The research has shown that it is more probable to get irrelevant context than relevant, with the probability up to two times higher. GPT4 Turbo shows the least precision, while Mistral slightly outperforms the rest of the models.
What’s interesting is that this metric applies more to the RAG used rather than the LLM itself, and by that, the differences in the performance shouldn’t be visible. On the other hand, though, this metric may show how the LLM can make a difference when RAG underperforms.
Context relevance
This metric calculates the relevance of the context regarding the question. As mentioned above, this metric is more applicable to RAG than LLM.

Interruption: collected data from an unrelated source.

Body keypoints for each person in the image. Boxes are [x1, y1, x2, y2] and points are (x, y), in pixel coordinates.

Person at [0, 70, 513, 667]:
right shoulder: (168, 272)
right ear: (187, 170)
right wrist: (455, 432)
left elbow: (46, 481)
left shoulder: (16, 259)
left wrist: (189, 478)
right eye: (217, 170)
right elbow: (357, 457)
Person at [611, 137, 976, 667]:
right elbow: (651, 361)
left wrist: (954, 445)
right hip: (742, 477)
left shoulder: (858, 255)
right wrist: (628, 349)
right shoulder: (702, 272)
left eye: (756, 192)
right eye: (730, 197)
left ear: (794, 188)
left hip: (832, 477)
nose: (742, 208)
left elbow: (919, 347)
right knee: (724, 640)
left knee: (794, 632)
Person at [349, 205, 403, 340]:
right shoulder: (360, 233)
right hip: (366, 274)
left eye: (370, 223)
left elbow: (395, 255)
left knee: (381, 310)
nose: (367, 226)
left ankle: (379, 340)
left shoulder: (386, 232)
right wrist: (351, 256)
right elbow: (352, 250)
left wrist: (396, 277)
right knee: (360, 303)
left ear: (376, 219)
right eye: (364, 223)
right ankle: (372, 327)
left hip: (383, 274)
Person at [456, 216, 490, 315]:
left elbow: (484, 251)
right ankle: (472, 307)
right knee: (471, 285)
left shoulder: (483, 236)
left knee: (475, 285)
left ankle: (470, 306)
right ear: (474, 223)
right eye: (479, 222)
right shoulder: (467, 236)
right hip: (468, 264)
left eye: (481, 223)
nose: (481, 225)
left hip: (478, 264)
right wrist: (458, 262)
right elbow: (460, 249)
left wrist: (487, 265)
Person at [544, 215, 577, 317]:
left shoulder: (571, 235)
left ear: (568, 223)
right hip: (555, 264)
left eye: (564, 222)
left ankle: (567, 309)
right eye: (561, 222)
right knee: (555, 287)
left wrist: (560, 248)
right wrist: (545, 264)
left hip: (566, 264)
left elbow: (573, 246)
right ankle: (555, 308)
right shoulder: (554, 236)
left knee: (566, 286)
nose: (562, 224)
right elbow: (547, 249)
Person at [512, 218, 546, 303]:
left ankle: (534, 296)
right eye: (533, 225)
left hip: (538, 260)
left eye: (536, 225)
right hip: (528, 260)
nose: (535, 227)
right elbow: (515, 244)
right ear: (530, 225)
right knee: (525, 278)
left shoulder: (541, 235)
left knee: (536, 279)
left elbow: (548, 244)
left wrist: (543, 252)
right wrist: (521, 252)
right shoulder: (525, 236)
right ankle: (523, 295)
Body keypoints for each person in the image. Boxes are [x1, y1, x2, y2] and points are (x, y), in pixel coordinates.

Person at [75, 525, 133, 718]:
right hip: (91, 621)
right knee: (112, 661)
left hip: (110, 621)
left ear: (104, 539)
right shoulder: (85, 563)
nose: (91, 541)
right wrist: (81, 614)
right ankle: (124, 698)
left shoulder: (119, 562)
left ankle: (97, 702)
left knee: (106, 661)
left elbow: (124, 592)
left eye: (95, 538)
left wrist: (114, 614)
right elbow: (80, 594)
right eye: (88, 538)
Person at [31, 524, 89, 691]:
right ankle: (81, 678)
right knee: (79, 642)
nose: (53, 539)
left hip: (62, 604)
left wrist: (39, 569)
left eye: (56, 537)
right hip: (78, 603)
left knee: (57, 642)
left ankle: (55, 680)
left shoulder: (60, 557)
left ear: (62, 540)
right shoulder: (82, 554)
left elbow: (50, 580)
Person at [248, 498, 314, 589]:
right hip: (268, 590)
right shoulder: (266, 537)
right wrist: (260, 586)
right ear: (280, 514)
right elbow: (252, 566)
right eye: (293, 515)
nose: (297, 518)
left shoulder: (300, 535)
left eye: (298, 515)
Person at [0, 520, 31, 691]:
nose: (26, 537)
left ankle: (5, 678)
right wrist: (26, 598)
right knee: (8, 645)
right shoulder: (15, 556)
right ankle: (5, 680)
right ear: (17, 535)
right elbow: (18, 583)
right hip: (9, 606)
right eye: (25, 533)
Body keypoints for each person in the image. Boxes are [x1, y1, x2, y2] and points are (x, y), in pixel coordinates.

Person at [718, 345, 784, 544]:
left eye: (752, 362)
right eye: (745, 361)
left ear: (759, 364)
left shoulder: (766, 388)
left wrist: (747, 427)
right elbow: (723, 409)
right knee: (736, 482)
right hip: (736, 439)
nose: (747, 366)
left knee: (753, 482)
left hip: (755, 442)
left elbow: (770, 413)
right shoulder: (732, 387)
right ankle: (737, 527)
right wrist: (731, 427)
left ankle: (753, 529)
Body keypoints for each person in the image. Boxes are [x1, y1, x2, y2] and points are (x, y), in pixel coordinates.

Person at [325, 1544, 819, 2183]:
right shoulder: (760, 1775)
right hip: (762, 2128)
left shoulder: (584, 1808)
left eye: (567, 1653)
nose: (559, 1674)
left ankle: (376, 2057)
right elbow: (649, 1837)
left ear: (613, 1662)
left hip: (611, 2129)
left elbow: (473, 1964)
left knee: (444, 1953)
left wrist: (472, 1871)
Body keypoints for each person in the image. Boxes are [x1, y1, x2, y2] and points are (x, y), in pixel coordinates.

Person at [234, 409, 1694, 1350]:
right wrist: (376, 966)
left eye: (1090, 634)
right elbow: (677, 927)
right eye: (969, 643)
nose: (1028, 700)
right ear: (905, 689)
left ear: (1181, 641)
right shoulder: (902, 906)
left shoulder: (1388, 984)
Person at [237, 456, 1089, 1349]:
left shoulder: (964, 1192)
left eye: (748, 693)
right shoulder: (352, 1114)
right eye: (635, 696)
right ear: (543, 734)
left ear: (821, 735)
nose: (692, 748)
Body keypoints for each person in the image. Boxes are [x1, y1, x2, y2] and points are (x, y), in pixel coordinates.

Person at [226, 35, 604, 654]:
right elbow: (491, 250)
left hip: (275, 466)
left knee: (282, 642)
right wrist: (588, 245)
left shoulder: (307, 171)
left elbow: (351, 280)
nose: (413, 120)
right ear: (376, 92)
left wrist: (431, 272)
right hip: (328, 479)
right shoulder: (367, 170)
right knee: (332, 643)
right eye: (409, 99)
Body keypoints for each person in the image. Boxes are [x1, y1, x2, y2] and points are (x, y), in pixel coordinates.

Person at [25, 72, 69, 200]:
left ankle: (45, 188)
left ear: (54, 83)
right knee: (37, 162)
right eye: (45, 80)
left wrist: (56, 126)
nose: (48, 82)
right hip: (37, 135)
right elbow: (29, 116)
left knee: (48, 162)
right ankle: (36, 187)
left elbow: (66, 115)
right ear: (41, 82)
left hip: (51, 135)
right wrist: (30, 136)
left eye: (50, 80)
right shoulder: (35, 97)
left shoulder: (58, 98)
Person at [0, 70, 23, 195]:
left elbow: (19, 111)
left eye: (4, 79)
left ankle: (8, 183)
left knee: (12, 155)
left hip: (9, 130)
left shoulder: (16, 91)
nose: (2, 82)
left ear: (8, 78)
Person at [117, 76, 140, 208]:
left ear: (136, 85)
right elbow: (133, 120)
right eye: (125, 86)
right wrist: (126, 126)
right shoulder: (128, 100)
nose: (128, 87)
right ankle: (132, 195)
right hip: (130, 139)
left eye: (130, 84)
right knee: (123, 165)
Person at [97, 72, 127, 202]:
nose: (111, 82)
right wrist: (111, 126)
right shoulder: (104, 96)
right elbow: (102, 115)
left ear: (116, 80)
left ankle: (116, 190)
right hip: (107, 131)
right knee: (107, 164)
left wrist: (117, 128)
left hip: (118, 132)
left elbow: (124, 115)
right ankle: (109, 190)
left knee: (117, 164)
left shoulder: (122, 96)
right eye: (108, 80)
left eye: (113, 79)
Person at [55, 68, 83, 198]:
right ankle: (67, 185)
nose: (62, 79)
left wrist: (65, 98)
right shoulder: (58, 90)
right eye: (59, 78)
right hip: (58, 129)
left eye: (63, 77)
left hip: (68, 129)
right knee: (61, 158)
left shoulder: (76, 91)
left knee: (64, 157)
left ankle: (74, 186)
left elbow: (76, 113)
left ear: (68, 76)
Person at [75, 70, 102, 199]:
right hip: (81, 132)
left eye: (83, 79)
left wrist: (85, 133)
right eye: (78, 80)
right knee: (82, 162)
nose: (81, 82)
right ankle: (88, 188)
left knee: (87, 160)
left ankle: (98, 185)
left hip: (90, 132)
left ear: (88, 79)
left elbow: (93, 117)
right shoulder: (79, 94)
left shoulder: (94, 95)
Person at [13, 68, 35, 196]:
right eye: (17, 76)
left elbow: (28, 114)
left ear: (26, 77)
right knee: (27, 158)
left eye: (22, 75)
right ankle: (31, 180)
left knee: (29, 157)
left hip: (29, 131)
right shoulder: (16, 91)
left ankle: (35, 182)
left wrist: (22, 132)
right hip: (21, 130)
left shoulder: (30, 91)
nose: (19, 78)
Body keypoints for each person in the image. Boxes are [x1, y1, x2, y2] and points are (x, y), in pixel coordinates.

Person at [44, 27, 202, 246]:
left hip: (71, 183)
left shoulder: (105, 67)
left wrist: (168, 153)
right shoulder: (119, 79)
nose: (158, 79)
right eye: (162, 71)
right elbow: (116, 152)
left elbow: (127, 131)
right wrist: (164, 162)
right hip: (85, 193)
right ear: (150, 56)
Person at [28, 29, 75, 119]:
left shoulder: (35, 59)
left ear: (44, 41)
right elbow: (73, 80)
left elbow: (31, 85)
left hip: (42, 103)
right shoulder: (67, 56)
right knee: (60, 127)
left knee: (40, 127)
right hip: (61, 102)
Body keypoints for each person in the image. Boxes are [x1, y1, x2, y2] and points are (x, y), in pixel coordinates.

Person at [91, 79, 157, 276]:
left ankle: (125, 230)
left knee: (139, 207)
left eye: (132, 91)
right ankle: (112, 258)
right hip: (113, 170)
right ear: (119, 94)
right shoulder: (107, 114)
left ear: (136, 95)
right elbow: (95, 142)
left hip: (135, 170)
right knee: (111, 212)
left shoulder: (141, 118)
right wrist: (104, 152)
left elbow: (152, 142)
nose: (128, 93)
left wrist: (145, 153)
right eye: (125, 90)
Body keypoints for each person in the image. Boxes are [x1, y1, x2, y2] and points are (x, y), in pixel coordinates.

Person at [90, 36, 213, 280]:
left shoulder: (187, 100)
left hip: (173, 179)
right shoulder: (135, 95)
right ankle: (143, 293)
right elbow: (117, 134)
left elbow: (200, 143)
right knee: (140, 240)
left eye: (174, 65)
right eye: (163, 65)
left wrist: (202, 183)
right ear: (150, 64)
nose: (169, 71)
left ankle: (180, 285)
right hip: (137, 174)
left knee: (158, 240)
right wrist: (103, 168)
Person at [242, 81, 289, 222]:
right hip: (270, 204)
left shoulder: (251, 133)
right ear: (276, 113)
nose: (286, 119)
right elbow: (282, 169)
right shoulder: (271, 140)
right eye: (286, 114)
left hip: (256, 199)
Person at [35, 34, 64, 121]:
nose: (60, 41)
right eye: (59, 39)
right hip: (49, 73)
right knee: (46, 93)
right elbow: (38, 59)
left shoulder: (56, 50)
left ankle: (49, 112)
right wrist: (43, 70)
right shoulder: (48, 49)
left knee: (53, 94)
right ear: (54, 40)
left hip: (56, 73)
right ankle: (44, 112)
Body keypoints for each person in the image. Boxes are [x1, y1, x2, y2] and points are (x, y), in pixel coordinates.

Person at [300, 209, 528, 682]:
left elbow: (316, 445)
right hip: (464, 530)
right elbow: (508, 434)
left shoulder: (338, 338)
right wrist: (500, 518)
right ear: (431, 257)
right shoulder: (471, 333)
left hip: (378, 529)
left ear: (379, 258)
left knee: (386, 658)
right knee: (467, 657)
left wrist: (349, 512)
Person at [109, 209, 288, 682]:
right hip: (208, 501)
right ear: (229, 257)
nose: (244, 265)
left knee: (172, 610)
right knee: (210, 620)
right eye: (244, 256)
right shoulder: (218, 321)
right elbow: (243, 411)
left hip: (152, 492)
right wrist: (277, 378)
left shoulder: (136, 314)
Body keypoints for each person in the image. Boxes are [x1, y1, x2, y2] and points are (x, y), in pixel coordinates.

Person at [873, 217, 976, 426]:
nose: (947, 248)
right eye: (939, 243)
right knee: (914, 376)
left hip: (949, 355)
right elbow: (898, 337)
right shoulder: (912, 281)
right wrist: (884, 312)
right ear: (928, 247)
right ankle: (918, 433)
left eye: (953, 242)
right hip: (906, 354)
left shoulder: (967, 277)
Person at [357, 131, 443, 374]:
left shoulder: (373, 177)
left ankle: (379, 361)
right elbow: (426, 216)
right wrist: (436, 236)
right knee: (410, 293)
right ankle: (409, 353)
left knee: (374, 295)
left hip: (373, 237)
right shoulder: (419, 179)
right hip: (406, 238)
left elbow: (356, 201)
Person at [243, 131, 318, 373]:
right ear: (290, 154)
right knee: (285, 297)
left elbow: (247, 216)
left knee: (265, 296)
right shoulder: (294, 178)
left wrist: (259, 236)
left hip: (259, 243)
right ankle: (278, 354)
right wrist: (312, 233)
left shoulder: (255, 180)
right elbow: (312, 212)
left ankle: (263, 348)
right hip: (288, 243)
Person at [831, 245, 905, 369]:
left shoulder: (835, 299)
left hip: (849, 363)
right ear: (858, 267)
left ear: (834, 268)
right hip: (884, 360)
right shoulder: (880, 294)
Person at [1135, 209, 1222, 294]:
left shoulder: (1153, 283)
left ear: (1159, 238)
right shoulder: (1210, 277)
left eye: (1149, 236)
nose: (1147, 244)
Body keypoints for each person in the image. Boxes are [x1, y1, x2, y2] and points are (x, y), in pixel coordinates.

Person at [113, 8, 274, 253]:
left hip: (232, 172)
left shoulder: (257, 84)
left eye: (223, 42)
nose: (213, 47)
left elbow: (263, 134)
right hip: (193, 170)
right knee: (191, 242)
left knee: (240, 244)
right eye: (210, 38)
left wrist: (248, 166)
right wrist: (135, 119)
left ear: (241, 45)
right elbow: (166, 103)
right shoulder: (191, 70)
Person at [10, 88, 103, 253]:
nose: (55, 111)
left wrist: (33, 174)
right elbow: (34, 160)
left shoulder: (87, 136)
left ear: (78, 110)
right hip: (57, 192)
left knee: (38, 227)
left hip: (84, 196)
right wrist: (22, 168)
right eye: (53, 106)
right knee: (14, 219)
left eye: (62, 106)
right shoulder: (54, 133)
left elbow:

The experiment has shown little context relevancy when using AI models with RAG. Also, there is a slight yet visible performance gap between the open source models and commercial models in preference toward the open source.
Context recall
With this factor, we calculated how the recalled context is relevant regarding the answer and how much it can be considered as a reliable and truthful source. This metric is more RAG-related.
Context recall is another metric where one couldn’t see a significant difference in model performance. All models, commercial and open source alike, scored nearly equally, gaining maximum note.
Conclusions
- The test has shown that there is a huge variety in model performance depending on the metric and the tested aspect. This is by far the best answer to the question about “the best LLM available” – it depends on what one is going to use it for.
- Despite the enthusiasm and buzz around Large Language Models, there is a high probability of getting an incorrect or biased answer, as the laboratory tests have shown. GPT4 shows the greatest probability of providing the user with a correct answer. On the other hand, in all cases, there were correct answers available in the dataset – the model failed to spot them from the context and source material.
- Despite its problems, GPT4 outperformed the rest of the models. Also, it was the only model that actually said that “it doesn’t know” at any time. The rest of the models hallucinated answers if incapable of providing users with a correct answer.